Prompt =
Return the data below unchanged, every line reproduced character for character.

Start of Supplied records

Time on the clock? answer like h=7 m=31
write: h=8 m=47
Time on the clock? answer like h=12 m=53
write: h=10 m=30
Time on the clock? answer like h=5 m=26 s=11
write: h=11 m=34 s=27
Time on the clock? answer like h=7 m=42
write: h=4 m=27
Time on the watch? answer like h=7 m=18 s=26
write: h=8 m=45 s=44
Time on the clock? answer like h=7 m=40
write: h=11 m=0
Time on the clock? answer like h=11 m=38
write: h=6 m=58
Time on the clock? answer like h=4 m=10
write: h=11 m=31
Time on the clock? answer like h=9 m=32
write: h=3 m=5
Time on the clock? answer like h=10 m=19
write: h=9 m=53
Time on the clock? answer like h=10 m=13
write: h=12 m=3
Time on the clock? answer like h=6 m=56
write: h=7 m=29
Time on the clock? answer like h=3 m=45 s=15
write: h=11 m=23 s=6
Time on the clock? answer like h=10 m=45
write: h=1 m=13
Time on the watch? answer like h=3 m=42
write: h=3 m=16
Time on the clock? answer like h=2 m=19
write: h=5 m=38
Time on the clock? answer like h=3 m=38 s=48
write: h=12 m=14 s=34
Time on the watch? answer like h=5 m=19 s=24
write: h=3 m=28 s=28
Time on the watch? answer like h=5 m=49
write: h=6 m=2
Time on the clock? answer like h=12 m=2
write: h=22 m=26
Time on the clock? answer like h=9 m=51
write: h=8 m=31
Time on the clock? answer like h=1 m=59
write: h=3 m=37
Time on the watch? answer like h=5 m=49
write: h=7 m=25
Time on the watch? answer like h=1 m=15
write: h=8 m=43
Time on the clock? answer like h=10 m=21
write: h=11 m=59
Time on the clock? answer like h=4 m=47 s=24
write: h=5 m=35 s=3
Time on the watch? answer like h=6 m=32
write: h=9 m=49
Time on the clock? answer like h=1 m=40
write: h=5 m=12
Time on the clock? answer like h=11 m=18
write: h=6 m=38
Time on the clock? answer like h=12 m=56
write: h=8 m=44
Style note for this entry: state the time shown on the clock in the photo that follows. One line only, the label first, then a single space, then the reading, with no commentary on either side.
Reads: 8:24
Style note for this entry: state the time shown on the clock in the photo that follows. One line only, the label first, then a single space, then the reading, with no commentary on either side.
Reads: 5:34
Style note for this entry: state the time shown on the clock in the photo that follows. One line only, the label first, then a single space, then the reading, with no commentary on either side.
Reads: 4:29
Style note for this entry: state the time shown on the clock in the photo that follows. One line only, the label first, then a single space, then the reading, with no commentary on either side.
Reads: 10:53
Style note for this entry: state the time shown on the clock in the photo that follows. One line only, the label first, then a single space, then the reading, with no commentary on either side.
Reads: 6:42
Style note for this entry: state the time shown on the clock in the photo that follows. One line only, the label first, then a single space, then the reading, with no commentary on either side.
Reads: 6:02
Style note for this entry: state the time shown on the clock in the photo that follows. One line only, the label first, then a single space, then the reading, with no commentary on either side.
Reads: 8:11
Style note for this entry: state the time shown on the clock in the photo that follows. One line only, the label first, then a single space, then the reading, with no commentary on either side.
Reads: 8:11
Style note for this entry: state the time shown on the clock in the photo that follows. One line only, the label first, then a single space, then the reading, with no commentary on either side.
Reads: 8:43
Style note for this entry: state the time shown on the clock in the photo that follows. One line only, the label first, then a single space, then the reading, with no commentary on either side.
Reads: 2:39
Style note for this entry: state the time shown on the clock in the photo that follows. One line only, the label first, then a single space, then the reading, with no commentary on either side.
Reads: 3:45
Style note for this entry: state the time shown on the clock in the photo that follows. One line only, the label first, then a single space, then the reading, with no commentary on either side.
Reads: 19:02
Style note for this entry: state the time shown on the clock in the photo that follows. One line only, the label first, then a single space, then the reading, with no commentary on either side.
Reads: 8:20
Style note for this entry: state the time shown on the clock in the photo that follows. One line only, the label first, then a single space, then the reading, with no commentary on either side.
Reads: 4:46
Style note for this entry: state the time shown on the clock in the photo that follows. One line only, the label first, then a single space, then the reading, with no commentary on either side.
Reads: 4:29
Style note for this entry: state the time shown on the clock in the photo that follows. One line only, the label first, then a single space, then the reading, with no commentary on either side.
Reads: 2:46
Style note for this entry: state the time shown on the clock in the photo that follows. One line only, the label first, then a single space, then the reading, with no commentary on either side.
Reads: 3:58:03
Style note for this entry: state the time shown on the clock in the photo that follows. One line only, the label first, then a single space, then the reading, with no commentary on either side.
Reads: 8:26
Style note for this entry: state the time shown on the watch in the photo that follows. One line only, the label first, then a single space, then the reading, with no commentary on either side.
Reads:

End of Supplied records

Written answer =
Time on the clock? answer like h=7 m=31
write: h=8 m=47
Time on the clock? answer like h=12 m=53
write: h=10 m=30
Time on the clock? answer like h=5 m=26 s=11
write: h=11 m=34 s=27
Time on the clock? answer like h=7 m=42
write: h=4 m=27
Time on the watch? answer like h=7 m=18 s=26
write: h=8 m=45 s=44
Time on the clock? answer like h=7 m=40
write: h=11 m=0
Time on the clock? answer like h=11 m=38
write: h=6 m=58
Time on the clock? answer like h=4 m=10
write: h=11 m=31
Time on the clock? answer like h=9 m=32
write: h=3 m=5
Time on the clock? answer like h=10 m=19
write: h=9 m=53
Time on the clock? answer like h=10 m=13
write: h=12 m=3
Time on the clock? answer like h=6 m=56
write: h=7 m=29
Time on the clock? answer like h=3 m=45 s=15
write: h=11 m=23 s=6
Time on the clock? answer like h=10 m=45
write: h=1 m=13
Time on the watch? answer like h=3 m=42
write: h=3 m=16
Time on the clock? answer like h=2 m=19
write: h=5 m=38
Time on the clock? answer like h=3 m=38 s=48
write: h=12 m=14 s=34
Time on the watch? answer like h=5 m=19 s=24
write: h=3 m=28 s=28
Time on the watch? answer like h=5 m=49
write: h=6 m=2
Time on the clock? answer like h=12 m=2
write: h=22 m=26
Time on the clock? answer like h=9 m=51
write: h=8 m=31
Time on the clock? answer like h=1 m=59
write: h=3 m=37
Time on the watch? answer like h=5 m=49
write: h=7 m=25
Time on the watch? answer like h=1 m=15
write: h=8 m=43
Time on the clock? answer like h=10 m=21
write: h=11 m=59
Time on the clock? answer like h=4 m=47 s=24
write: h=5 m=35 s=3
Time on the watch? answer like h=6 m=32
write: h=9 m=49
Time on the clock? answer like h=1 m=40
write: h=5 m=12
Time on the clock? answer like h=11 m=18
write: h=6 m=38
Time on the clock? answer like h=12 m=56
write: h=8 m=44
Style note for this entry: state the time shown on the clock in the photo that follows. One line only, the label first, then a single space, then the reading, with no commentary on either side.
Reads: 8:24
Style note for this entry: state the time shown on the clock in the photo that follows. One line only, the label first, then a single space, then the reading, with no commentary on either side.
Reads: 5:34
Style note for this entry: state the time shown on the clock in the photo that follows. One line only, the label first, then a single space, then the reading, with no commentary on either side.
Reads: 4:29
Style note for this entry: state the time shown on the clock in the photo that follows. One line only, the label first, then a single space, then the reading, with no commentary on either side.
Reads: 10:53
Style note for this entry: state the time shown on the clock in the photo that follows. One line only, the label first, then a single space, then the reading, with no commentary on either side.
Reads: 6:42
Style note for this entry: state the time shown on the clock in the photo that follows. One line only, the label first, then a single space, then the reading, with no commentary on either side.
Reads: 6:02
Style note for this entry: state the time shown on the clock in the photo that follows. One line only, the label first, then a single space, then the reading, with no commentary on either side.
Reads: 8:11
Style note for this entry: state the time shown on the clock in the photo that follows. One line only, the label first, then a single space, then the reading, with no commentary on either side.
Reads: 8:11
Style note for this entry: state the time shown on the clock in the photo that follows. One line only, the label first, then a single space, then the reading, with no commentary on either side.
Reads: 8:43
Style note for this entry: state the time shown on the clock in the photo that follows. One line only, the label first, then a single space, then the reading, with no commentary on either side.
Reads: 2:39
Style note for this entry: state the time shown on the clock in the photo that follows. One line only, the label first, then a single space, then the reading, with no commentary on either side.
Reads: 3:45
Style note for this entry: state the time shown on the clock in the photo that follows. One line only, the label first, then a single space, then the reading, with no commentary on either side.
Reads: 19:02
Style note for this entry: state the time shown on the clock in the photo that follows. One line only, the label first, then a single space, then the reading, with no commentary on either side.
Reads: 8:20
Style note for this entry: state the time shown on the clock in the photo that follows. One line only, the label first, then a single space, then the reading, with no commentary on either side.
Reads: 4:46
Style note for this entry: state the time shown on the clock in the photo that follows. One line only, the label first, then a single space, then the reading, with no commentary on either side.
Reads: 4:29
Style note for this entry: state the time shown on the clock in the photo that follows. One line only, the label first, then a single space, then the reading, with no commentary on either side.
Reads: 2:46
Style note for this entry: state the time shown on the clock in the photo that follows. One line only, the label first, then a single space, then the reading, with no commentary on either side.
Reads: 3:58:03
Style note for this entry: state the time shown on the clock in the photo that follows. One line only, the label first, then a single space, then the reading, with no commentary on either side.
Reads: 8:26
Style note for this entry: state the time shown on the watch in the photo that follows. One line only, the label first, then a single space, then the reading, with no commentary on either side.
Reads:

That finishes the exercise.